Turning to the question of income which consisted of interest, it was, however, observed by their Lordships that it was chargeable as the assessees individual income. It is interesting to point out that in this connection, it was urged that the sons of the assessee had a right of maintenance and the income in the hands of the assessee from the impartible estate was that of joint family, it was observed by their Lordships as follows :

'Their Lordships will in the present case assume that sons of the assessee have a right to be maintained by him, that this right arises from the fact the he is present holder of the impartible estate, and that the right is a right to be maintained out of the current income there if in such sense that it could be enforced against the assessee in default by the courts in India giving them a charge upon the property or a sufficient part of it. Even so, it is not true in fact or in law to say that the income from the estate is received by the assessee as the income of a joint Hindu family receivable by the Karta, nor is it received by him on behalf of himself and his sons, but on his own baccount as the holder by single heir succession of the impartible estate. The presently existing right of the sons is to be paid a suitable maintenance or to have it provided for them in the ordinary course of Hindu family life. The Hindu law is familiar not only with persons such as wives, unmarried daughters and minor children for whose maintenance a Hindu has a personal liability whether he has any property or none, but also with cases in which the liability arises by reason of inheritance of property and is a liability to provide maintenance out of such property. It applies to persons whom the late owner was bound to maintain. The fact that the sons right to maintenance arises out of the fathers possession of impartible estate and is a right to be maintained out of the estate do not make it a right of a unique or even exceptional character or involve the consequence at Hindu law that income of the estate is not the fathers income'.
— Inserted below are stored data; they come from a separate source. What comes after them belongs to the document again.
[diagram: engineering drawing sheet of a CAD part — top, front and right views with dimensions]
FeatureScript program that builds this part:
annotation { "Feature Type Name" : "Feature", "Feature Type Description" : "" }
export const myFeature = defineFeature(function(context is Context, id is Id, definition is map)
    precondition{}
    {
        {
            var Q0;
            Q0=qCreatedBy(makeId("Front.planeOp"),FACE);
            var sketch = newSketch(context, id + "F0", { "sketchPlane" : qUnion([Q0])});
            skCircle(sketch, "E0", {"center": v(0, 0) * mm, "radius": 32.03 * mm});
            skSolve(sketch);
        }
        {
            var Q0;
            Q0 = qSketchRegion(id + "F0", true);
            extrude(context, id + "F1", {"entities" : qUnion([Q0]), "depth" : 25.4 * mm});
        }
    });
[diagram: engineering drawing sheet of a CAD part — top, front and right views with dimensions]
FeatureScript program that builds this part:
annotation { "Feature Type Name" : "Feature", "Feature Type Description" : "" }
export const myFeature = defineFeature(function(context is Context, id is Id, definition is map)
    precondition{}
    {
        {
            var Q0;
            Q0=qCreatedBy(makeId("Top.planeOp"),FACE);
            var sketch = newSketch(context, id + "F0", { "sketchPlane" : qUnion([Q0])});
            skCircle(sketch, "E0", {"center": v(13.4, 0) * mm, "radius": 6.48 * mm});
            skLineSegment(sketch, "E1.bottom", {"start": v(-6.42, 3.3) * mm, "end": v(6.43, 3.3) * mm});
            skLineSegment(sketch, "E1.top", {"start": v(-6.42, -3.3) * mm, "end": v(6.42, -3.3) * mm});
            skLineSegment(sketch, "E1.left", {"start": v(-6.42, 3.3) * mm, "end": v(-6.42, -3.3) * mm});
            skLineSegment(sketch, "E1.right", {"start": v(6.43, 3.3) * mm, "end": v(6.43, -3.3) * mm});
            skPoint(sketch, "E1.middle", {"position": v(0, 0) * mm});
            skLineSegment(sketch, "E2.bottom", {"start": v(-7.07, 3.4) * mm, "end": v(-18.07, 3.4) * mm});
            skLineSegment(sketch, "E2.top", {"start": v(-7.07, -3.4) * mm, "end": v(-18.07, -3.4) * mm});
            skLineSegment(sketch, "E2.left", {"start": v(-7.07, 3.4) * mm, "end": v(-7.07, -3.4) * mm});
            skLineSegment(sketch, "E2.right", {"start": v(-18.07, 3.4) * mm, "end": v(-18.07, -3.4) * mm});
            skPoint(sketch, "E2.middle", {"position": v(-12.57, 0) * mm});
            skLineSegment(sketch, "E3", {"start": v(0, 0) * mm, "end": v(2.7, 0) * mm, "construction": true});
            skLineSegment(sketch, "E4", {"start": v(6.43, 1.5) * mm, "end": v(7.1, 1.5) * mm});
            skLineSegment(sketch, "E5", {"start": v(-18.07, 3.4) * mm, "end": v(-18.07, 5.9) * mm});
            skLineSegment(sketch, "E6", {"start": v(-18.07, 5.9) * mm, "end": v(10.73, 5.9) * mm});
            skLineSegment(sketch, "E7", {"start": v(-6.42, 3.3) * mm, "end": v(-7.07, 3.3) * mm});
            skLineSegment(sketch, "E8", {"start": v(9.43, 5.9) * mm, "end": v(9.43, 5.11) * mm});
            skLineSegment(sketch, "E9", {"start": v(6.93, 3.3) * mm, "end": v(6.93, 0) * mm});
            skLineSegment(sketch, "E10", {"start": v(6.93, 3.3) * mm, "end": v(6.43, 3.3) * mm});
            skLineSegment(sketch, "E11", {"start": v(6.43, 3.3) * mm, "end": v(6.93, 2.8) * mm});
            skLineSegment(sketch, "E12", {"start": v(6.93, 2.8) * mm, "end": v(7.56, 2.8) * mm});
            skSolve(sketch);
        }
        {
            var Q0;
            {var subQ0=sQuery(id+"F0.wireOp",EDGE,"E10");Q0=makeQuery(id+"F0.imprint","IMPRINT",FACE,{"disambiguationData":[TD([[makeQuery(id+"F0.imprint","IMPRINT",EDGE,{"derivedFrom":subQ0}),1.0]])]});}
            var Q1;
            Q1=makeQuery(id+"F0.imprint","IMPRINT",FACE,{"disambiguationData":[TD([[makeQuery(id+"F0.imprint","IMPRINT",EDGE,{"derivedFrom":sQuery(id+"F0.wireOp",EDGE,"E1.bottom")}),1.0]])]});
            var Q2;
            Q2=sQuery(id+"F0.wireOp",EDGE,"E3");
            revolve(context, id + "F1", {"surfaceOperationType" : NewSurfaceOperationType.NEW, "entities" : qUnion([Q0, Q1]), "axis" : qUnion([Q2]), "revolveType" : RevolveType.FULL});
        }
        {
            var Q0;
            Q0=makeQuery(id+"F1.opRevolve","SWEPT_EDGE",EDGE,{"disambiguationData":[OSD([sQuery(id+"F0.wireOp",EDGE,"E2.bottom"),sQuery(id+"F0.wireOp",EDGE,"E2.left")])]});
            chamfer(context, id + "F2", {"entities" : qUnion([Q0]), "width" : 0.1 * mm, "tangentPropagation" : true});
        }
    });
It is obvious that even that case shows that the mere right of maintenance of a son, wife or daughter has no effect of converting the property in the hands of a person as joint Hindu family property.

Other cases cited by learned counsel do not carry the case any further,. We have not been referred to any authority in which the ancestral property in the hands of a sole surviving male might have been considered as belonging to a Hindu undivided family, simply because he had a wife living at the time when the property devolved upon him or because a daughter was subsequently born to him.

Under the circumstances, we are unable to hold a view different from the one which was taken by the tribunal. We accordingly answer the question, referred above, in the affirmative. We leave the parties to bear their own costs.

Questions answered in the affirmative.